What is affected by this?

Simulator.

How do we replicate the issue/how would it work?

Expected behavior (i.e. solution or outline of what it would look like)

Other Comments

fumik commented

We save all neuron's spiking history (probed data) in CPU memory during simulation. At the very end of simulation, we write the data to HDF5 file. We incrementally write bustiness and spikes history data to HDF5 file because these data are fixed size for all neurons but not probed data are not fixed size for all neurons.

OK, I will edit the issue description to reflect that we should investigate our approach and determine if an alternative organization would allow incremental writes.

In particular, it turns out that for analysis purposes it would be better to store, for each time step, a list of neurons that spiked. This still wouldn't be fixed size, since we don't know the maximum number of neurons that would spike during a time step (other than the upper limit of all neurons).

We should look into the information in issues #216 and #186 while we think about changing how we approach HDF5 file saving.

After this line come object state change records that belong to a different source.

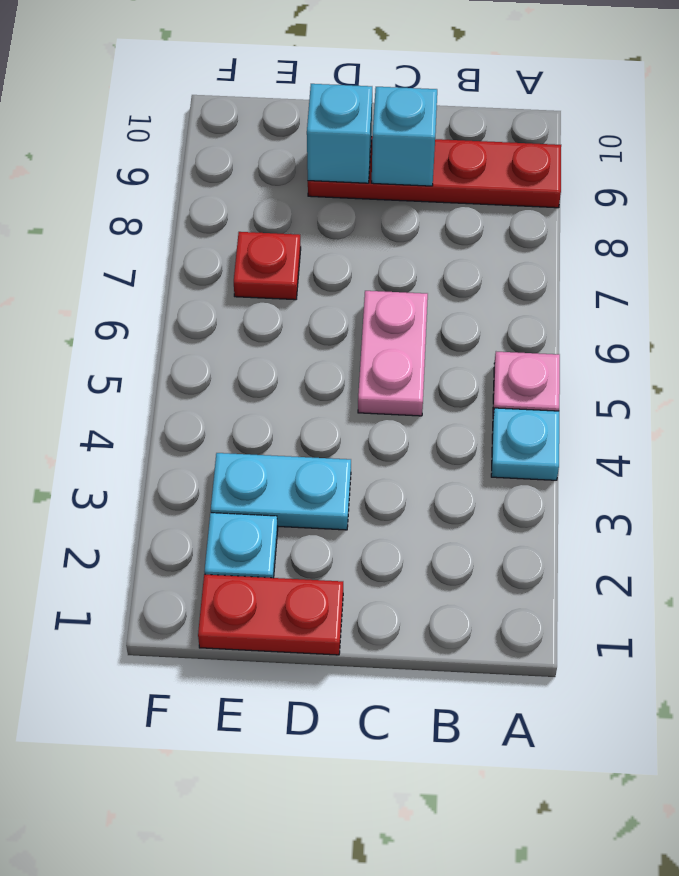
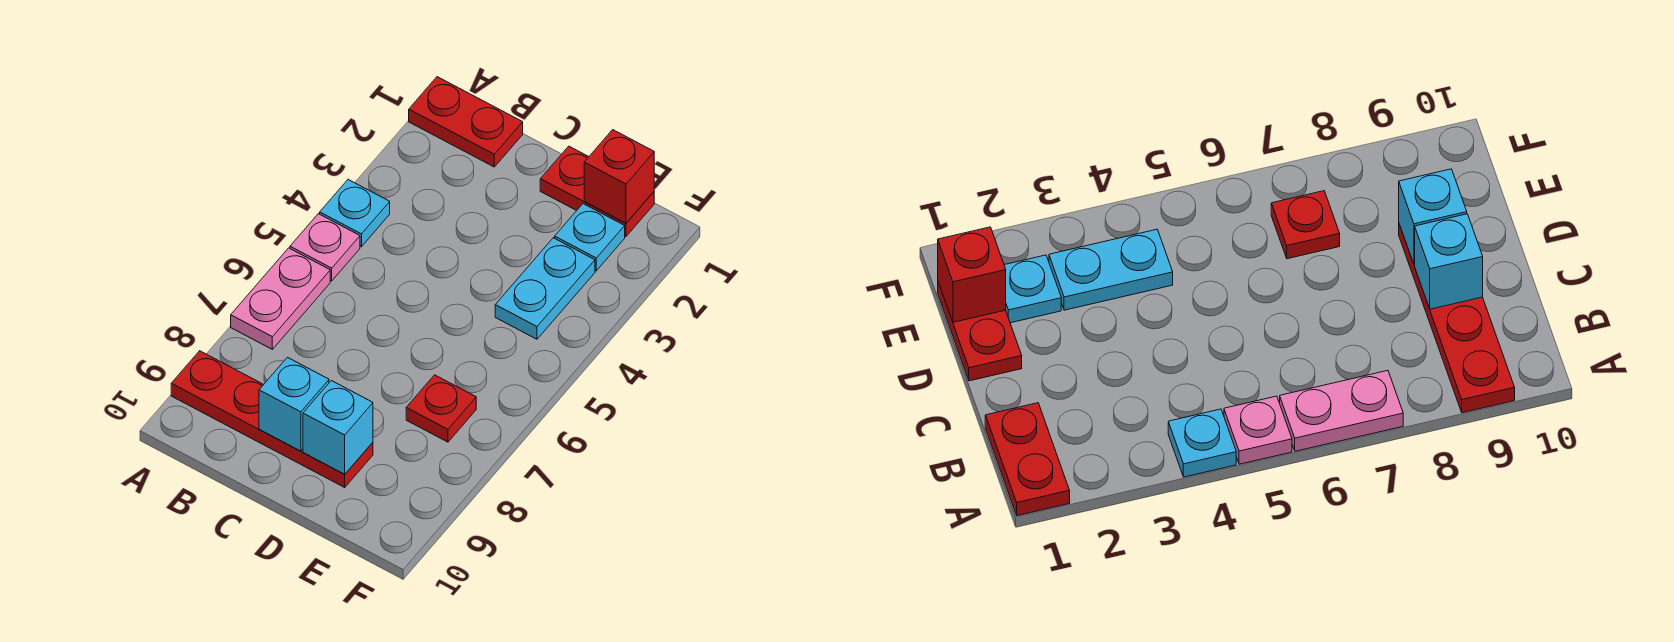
none -> red 1x2 plate [409,77,523,167]
pink 1x2 plate [358,291,428,416] -> pink 1x2 plate moved to [231,248,330,349]
cyan 1x2 plate [211,453,351,530] -> cyan 1x2 plate turned to [495,238,595,339]
none -> red 1x1 brick [584,130,654,223]

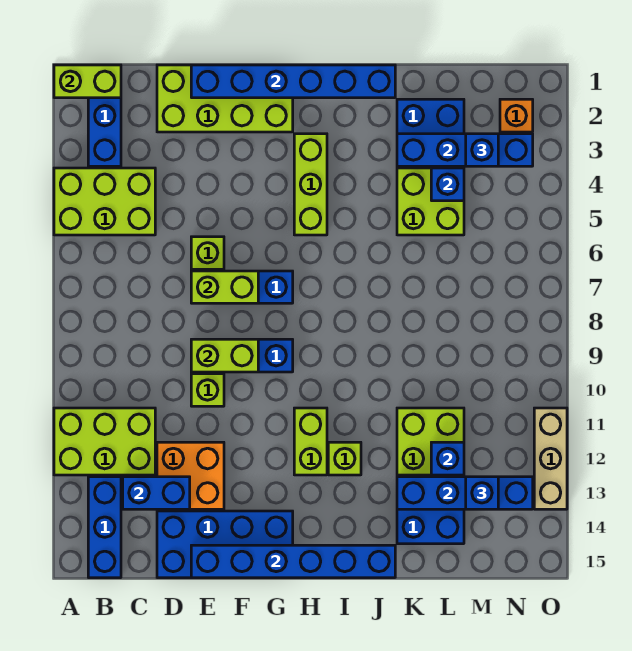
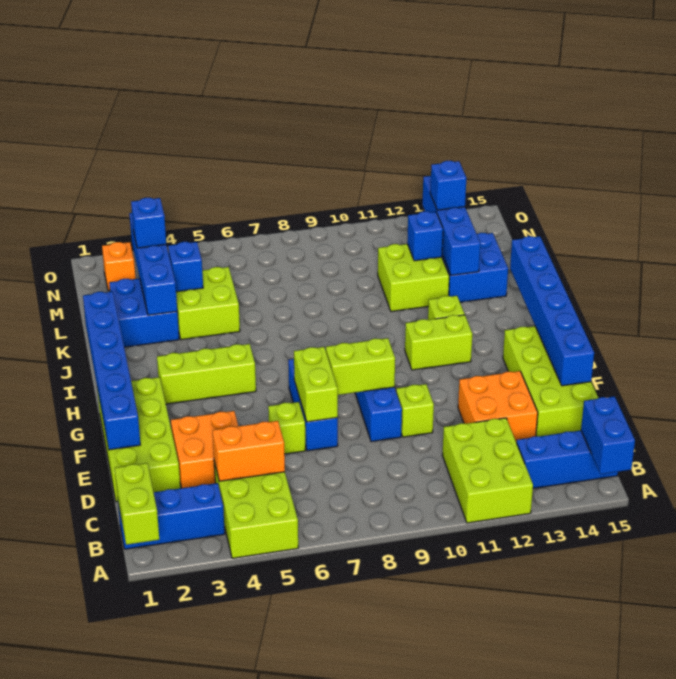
none -> orange 1x2 brick [213,421,285,481]
blue 1x2 brick [123,477,190,509] -> blue 1x2 brick moved to [581,396,635,474]
none -> orange 2x2 brick [171,411,238,488]
blue 2x4 brick [157,511,293,578] -> lime 2x4 brick [503,326,598,436]
lime 1x2 brick [191,339,258,372] -> lime 1x2 brick turned to [326,338,395,395]
tan 1x3 brick [534,408,567,509] -> none

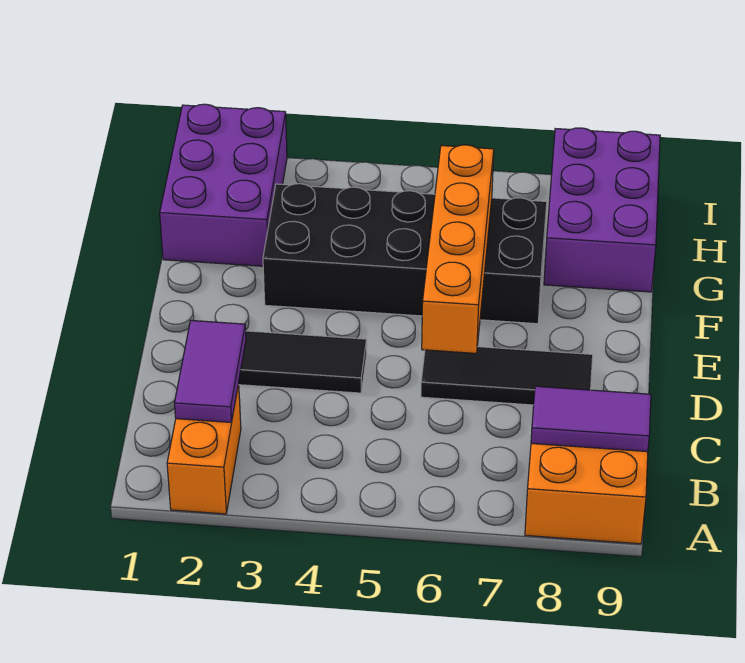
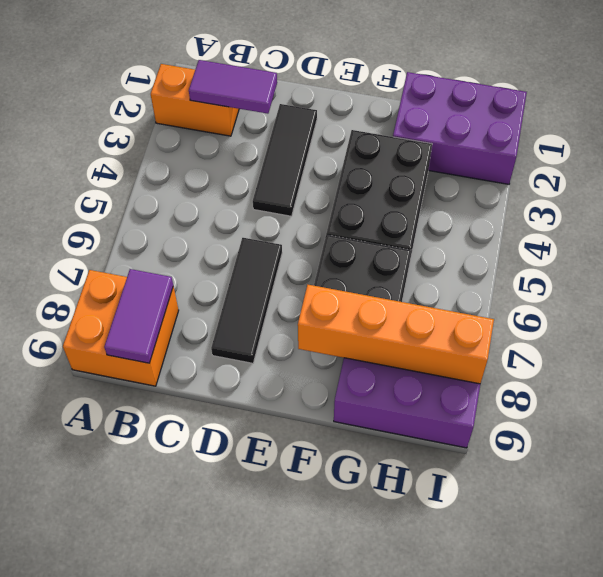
orange 1x4 brick [422,145,494,353] -> orange 1x4 brick moved to [298,285,494,384]

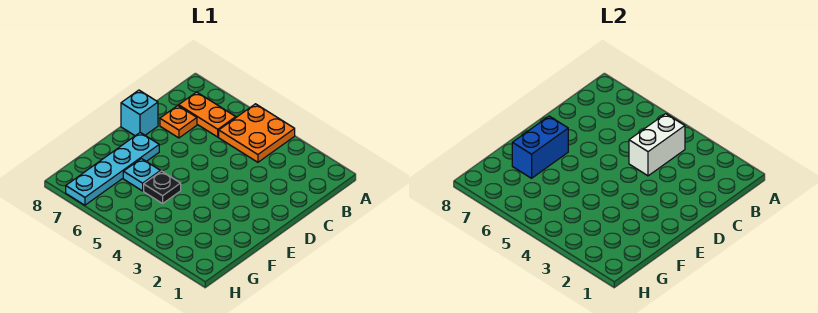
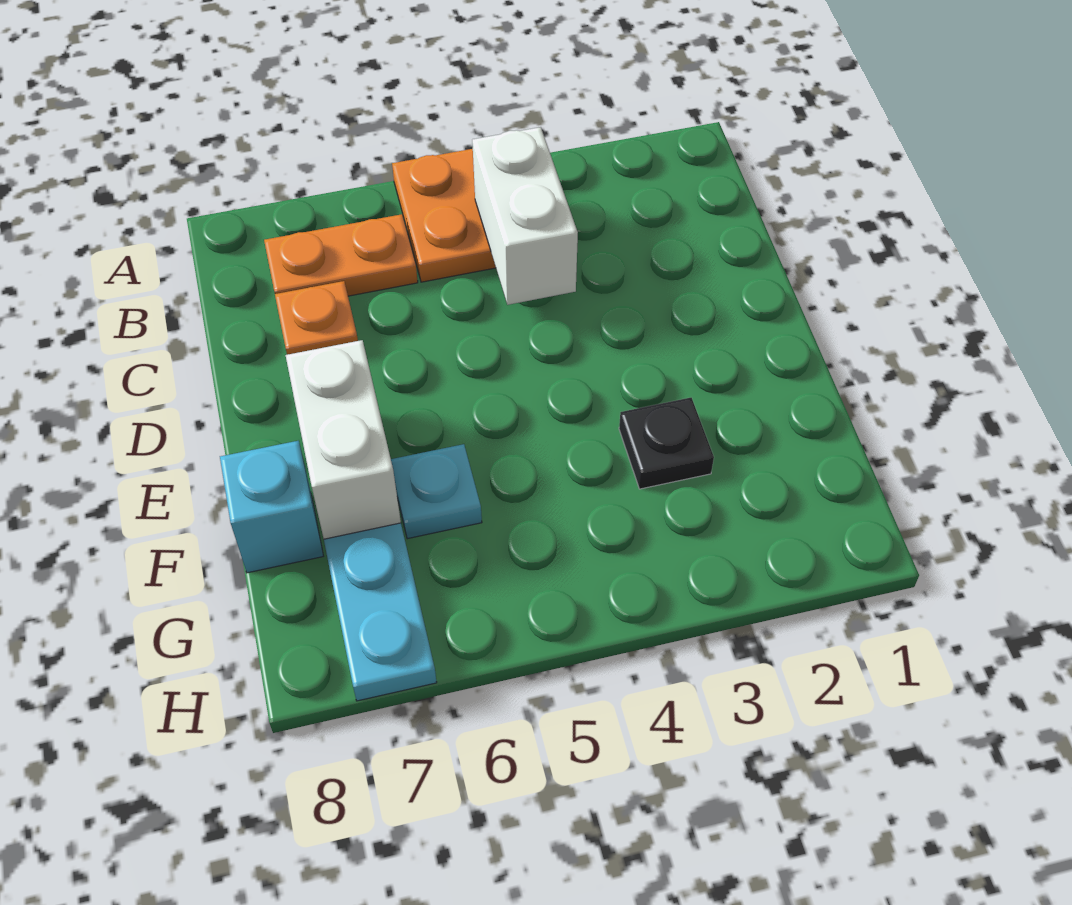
cyan 1x1 brick [121,90,158,136] -> cyan 1x1 brick moved to [220,441,323,573]
blue 1x2 brick [512,116,568,178] -> white 1x2 brick [286,340,401,539]
black 1x1 plate [144,171,181,203] -> black 1x1 plate moved to [619,398,714,489]

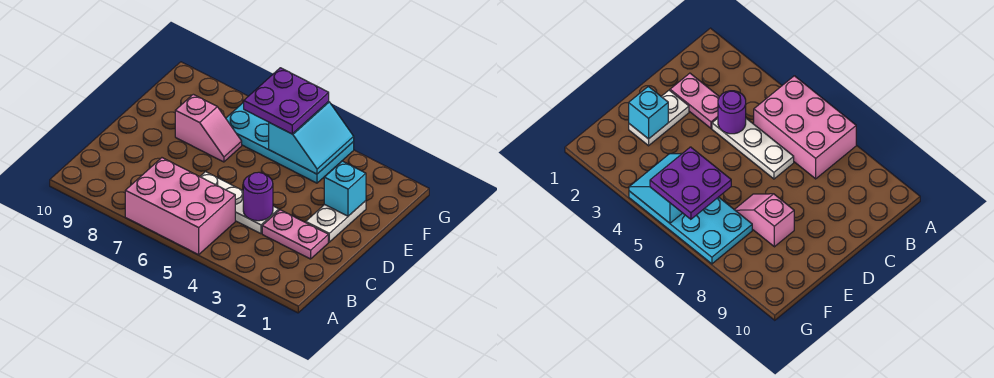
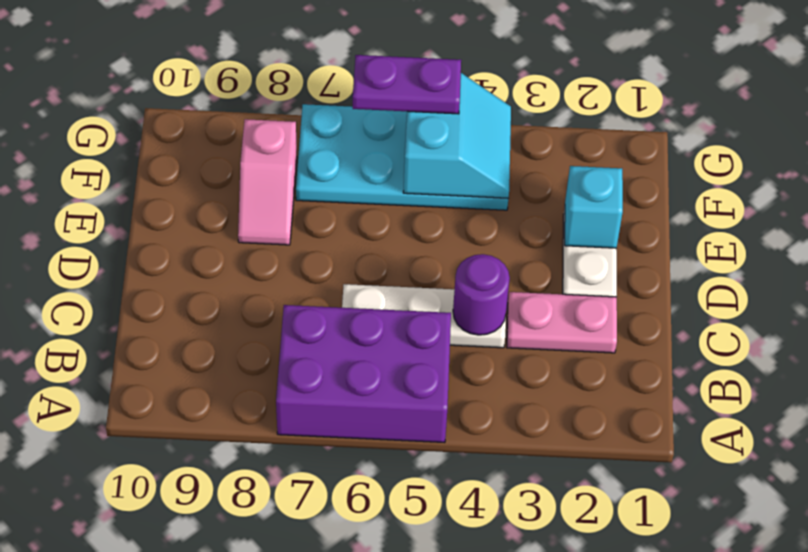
pink 2x3 brick [125,158,235,255] -> purple 2x3 brick [276,305,451,443]
pink 1x2 slope [175,94,242,162] -> pink 1x2 slope turned to [238,119,297,245]
purple 2x2 plate [244,68,329,134] -> purple 1x2 plate [353,55,461,114]

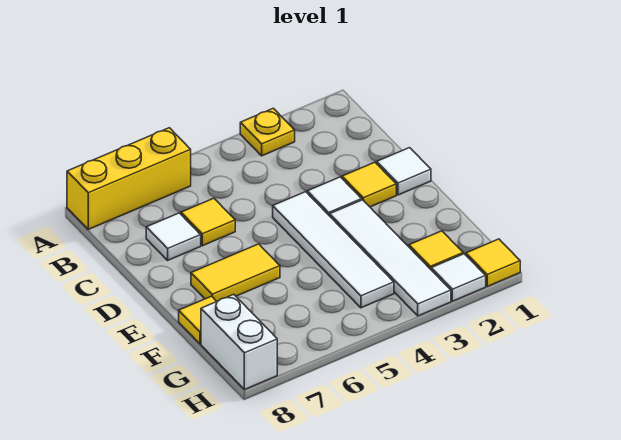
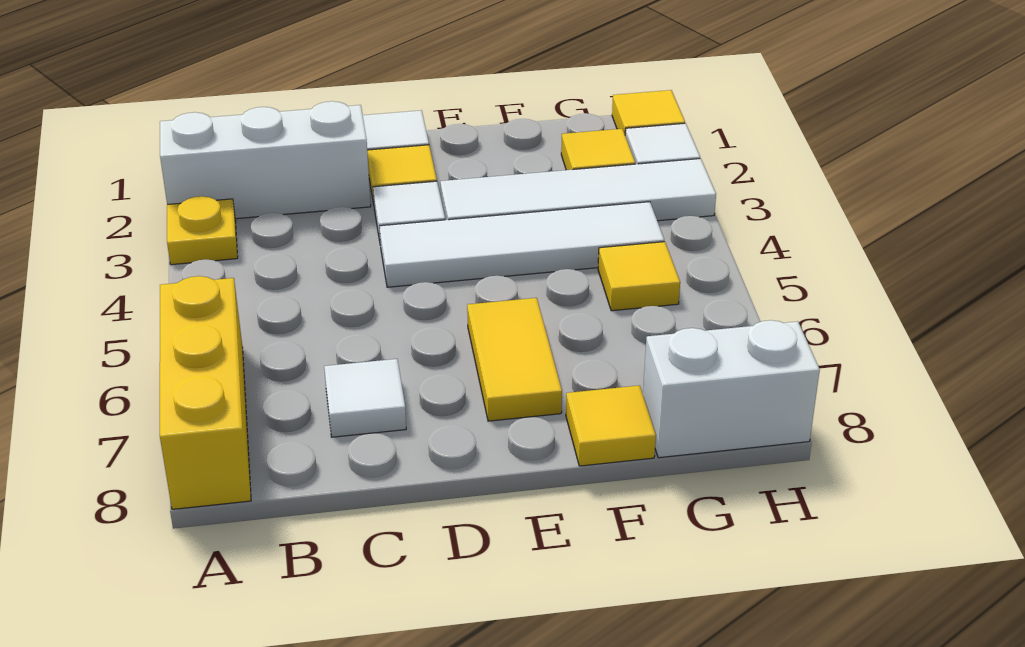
none -> white 1x3 brick [160,101,371,219]
yellow 1x1 tile [181,198,235,246] -> yellow 1x1 tile moved to [598,242,680,311]

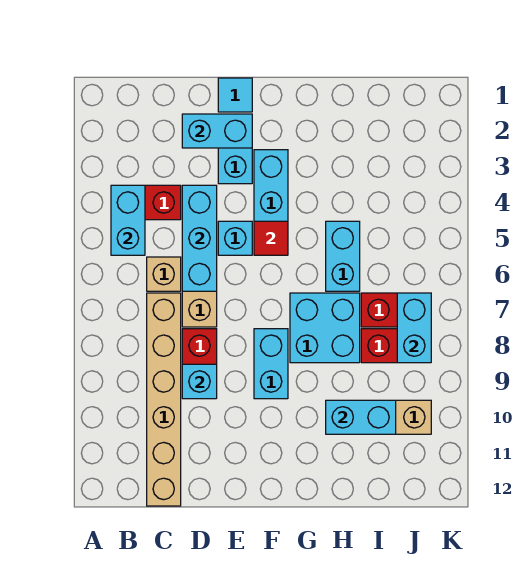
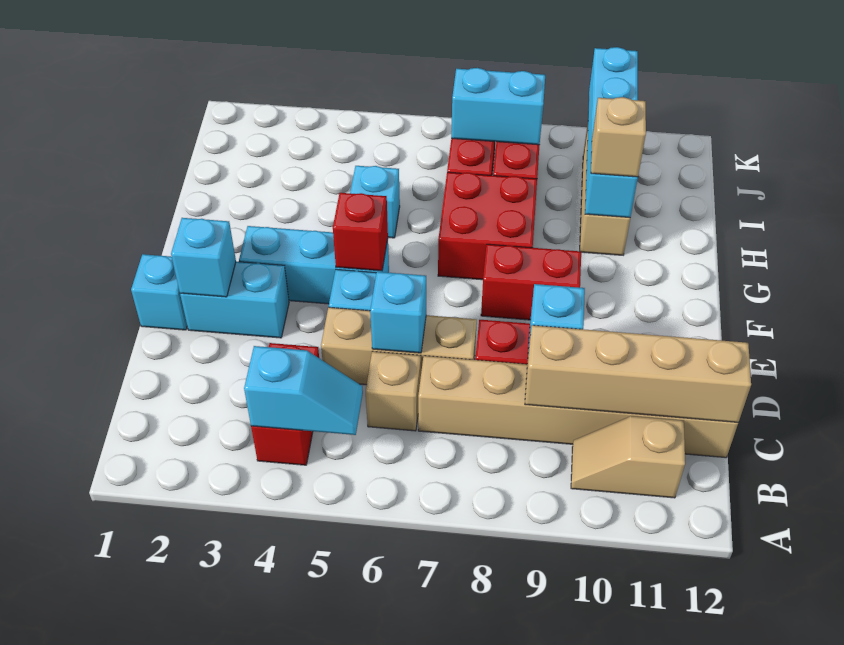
cyan 1x2 brick [111,185,145,255] -> cyan 1x2 slope [244,346,363,435]
none -> tan 1x2 slope [571,416,685,498]
none -> tan 1x4 brick [525,325,751,422]
cyan 1x2 brick [182,114,252,148] -> cyan 1x1 brick [171,218,236,297]
cyan 1x3 brick [182,185,217,291] -> cyan 1x1 brick [370,272,426,353]
cyan 1x1 tile [218,78,252,112] -> cyan 1x1 brick [131,254,187,330]
red 1x1 tile [254,221,288,255] -> red 1x1 brick [333,193,388,271]
cyan 1x2 brick [254,329,288,399] -> red 1x2 brick [481,244,581,320]
cyan 2x2 brick [290,293,360,363] -> red 2x2 brick [438,172,537,280]
cyan 1x2 brick [326,221,360,291] -> cyan 1x1 brick [350,166,400,238]
cyan 1x2 brick [326,400,396,434] -> cyan 1x4 brick [585,47,638,218]
none -> tan 1x1 brick [591,97,646,177]

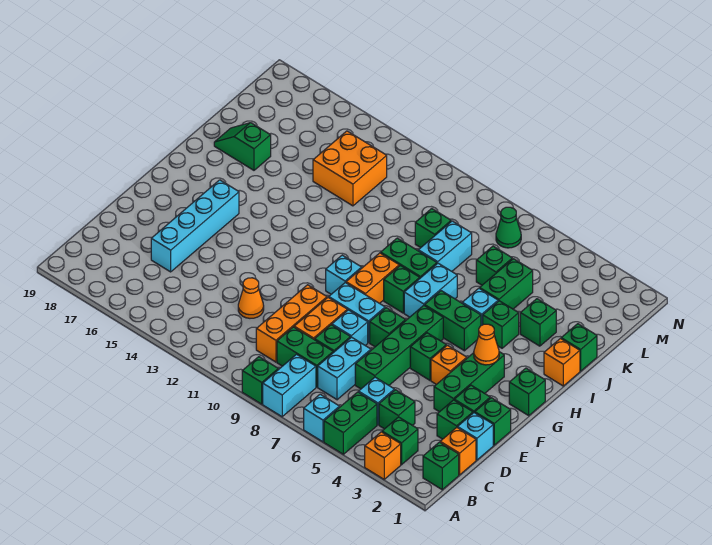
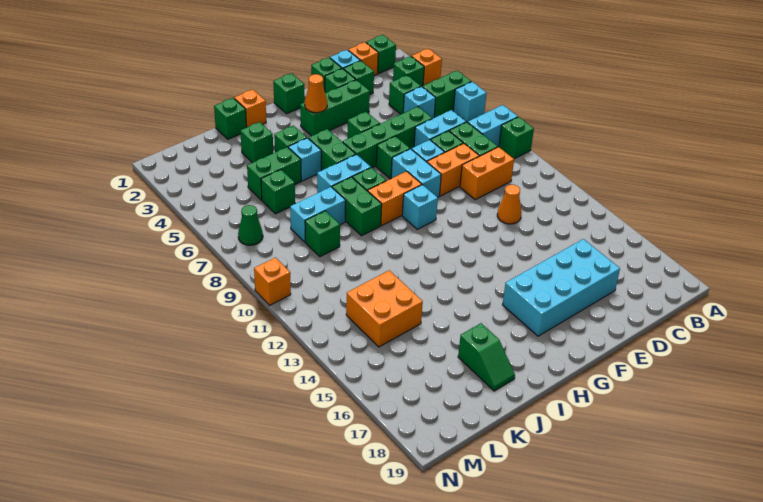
orange 1x3 brick [256,285,327,362] -> orange 1x2 brick [460,147,514,200]
cyan 1x4 brick [151,180,239,272] -> cyan 2x4 brick [503,239,620,336]
orange 1x1 brick [431,345,467,384] -> orange 1x1 brick moved to [254,258,291,305]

Another point is that, since all of the data is stored in memory on the CPU, this can suck up a large fraction of virtual memory and could generate swapping behavior (even though much of the memory is quiescent and presumably not being accessed, it's hard to predict what the impact would be, especially when a large fraction of virtual memory is in use).

fumik commented

Now spikesProbedNeurons data are incrementally written at the end of every epoch.